Around 1.2 million people signed a petition calling for existing general practices in England to be protected in the face of government plans to create large health centres known as polyclinics.
Relations between the government and the BMA have grown increasingly bitter over the issue of polyclinics, prompting the health secretary to accuse doctors’ leaders of lying and scaremongering (BMJ 2008;336:1328, 14 Jun, doi: 10.1136/bmj.39608.577639.DB).
The BMA handed in the petition to the prime minister last week as part of its “support your surgery” campaign. The petition asks Gordon Brown to continue to support existing NHS general practices, to improve services through further investment, and to halt plans to promote the use of commercial companies in general practice.
In a speech at last week’s local medical committees conference, organised by the BMA, Laurence Buckman, chairman of the BMA’s General Practitioners Committee, said that the petition would “deliver a stark message to the prime minister.”
Dr Buckman said, “My message to Gordon Brown is this: whatever you think of GPs, take note of what your electorate thinks.

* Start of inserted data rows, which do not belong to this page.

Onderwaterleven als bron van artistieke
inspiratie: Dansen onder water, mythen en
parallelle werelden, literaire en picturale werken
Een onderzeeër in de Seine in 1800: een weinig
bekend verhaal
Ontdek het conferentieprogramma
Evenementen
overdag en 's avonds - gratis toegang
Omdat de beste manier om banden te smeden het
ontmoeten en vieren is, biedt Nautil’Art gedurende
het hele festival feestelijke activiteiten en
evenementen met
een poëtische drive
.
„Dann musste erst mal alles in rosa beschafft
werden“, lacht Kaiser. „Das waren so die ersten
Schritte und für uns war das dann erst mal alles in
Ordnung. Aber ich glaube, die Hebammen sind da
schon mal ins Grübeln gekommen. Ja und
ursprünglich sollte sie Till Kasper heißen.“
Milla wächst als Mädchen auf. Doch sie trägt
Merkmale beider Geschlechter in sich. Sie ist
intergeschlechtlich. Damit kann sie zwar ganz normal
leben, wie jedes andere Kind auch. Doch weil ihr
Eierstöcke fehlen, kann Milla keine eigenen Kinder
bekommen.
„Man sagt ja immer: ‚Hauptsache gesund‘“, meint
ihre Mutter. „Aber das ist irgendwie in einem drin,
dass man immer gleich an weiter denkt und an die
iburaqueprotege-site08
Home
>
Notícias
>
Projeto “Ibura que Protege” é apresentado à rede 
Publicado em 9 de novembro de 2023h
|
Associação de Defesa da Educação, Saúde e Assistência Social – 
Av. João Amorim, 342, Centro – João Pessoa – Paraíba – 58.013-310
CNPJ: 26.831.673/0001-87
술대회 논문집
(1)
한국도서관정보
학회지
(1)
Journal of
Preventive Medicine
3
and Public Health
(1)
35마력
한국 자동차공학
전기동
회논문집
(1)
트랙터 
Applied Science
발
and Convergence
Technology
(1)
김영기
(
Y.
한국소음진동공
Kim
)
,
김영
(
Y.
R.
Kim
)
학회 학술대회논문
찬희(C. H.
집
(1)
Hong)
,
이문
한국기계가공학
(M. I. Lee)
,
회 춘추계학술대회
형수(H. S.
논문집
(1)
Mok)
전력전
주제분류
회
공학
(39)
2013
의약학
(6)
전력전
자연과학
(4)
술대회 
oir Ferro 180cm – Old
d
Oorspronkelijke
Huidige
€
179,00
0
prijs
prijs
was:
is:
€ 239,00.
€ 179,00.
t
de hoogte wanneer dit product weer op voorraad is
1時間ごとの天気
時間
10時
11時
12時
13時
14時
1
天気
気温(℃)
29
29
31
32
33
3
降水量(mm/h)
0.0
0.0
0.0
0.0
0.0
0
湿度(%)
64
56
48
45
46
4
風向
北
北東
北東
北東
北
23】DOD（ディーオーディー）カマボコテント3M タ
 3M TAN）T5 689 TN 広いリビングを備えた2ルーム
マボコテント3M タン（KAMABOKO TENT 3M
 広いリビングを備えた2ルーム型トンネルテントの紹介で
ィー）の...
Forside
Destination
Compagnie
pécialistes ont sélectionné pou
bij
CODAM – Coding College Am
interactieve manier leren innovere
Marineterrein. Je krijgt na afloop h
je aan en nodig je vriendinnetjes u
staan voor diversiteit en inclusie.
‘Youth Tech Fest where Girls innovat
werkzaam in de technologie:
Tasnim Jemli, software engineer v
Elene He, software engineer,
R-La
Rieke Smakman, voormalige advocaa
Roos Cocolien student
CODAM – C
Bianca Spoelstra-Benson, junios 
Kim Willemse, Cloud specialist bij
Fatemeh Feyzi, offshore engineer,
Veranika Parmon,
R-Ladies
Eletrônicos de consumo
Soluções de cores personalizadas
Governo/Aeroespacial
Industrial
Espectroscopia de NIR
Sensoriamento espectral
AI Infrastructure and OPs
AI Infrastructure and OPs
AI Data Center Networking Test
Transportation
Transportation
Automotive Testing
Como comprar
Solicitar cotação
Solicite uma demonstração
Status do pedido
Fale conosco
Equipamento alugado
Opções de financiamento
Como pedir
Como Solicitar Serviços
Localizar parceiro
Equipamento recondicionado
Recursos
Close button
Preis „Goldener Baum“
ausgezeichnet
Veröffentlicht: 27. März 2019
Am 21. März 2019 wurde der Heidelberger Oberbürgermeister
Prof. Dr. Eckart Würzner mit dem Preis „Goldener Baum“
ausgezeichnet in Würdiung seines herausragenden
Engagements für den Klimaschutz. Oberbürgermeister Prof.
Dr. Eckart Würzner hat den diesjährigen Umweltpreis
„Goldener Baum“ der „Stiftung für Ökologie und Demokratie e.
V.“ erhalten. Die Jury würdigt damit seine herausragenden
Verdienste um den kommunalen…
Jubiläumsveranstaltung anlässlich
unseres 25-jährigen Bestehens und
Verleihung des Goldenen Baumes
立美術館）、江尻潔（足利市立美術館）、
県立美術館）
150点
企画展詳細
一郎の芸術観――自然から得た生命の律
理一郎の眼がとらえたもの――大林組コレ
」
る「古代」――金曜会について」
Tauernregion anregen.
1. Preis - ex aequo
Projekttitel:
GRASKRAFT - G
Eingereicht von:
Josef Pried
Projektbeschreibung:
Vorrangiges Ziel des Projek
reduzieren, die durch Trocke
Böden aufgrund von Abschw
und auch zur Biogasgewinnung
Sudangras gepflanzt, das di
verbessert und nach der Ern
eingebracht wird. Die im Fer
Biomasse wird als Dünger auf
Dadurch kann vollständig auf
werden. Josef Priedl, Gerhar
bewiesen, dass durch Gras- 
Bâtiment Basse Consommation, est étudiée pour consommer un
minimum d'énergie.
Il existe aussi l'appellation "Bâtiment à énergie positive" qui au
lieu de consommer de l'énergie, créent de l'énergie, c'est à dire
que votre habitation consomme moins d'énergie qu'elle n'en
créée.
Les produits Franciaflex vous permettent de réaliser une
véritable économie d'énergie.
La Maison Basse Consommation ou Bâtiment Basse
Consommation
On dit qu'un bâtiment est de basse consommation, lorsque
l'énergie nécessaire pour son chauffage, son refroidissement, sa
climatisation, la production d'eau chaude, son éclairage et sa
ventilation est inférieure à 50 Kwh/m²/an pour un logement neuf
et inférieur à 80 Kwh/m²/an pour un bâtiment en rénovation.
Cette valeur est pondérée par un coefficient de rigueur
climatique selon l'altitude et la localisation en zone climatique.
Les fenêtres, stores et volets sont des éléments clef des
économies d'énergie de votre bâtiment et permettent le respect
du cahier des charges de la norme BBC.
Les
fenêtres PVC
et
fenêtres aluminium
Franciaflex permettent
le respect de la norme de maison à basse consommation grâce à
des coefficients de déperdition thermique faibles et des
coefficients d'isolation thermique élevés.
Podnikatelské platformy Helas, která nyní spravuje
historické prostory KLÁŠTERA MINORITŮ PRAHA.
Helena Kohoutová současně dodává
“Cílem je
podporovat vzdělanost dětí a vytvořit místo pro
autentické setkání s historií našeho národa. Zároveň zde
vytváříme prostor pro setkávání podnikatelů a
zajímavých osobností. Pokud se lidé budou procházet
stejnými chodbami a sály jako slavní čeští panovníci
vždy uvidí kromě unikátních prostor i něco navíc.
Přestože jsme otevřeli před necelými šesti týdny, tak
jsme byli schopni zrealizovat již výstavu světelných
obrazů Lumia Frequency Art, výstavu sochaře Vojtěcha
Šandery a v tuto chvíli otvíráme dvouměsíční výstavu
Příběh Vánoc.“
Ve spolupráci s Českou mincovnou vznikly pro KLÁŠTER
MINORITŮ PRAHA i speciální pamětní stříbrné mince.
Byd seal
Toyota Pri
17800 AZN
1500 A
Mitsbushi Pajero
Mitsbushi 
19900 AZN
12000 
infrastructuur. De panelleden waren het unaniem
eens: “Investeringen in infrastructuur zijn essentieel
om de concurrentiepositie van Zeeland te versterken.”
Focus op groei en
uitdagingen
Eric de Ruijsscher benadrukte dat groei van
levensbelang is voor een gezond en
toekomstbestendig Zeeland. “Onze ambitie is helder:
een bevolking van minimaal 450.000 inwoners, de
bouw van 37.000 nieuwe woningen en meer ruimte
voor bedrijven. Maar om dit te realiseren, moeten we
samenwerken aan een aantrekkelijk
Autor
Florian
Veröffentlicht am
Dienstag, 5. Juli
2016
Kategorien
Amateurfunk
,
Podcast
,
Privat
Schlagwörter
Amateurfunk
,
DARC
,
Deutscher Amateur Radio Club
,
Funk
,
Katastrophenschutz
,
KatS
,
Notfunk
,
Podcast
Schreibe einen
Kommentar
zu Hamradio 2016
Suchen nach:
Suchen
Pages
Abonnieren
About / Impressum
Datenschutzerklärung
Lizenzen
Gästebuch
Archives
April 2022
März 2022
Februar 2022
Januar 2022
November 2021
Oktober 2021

Work with us to improve the service, not against us, and ignore at your peril the wishes of the most important people in the NHS, the patients.”
As part of health minister Ara Darzi’s ongoing review of the NHS every primary care trust in England will be expected to have a new GP led health centre (polyclinic). The BMA is worried that the private sector is being encouraged to bid to run these new centres and does not believe that the bidding process will be fair.
The government has responded angrily. In The Observer newspaper (8 June, p 19) the health secretary, Alan Johnson, accused the BMA of lying when it claimed that many GPs’ surgeries would close to make way for polyclinics. Mr Johnson criticised the BMA for scaremongering and peddling “untruths” over the plans and said that there had been “gross misrepresentation” of the government’s plans.
Michael Dixon, chairman of the NHS Alliance, which represents primary care health professionals, had mixed feelings. “Polyclinics have been lost in translation,” he said. “The polyclinic, implemented in the right way, is good. The right way means general practices locally deciding to integrate their services. There has to be willingness from doctors and local people.
“The BMA and patients are afraid that they might be losing the good bits of general practice—and the way that polyclinics have been implemented in some places means they have got a point.”
Steve Field, chairman of the Royal College of General Practitioners, also speaking at the local medical committees conference, condemned the government’s plans for moving primary care towards “Martini style healthcare—any time, anywhere, any doctor—which is not good for patients.
“GPs and patients must be involved in the planning, and we cannot afford for existing high quality GP practices to be destabilised,” he said.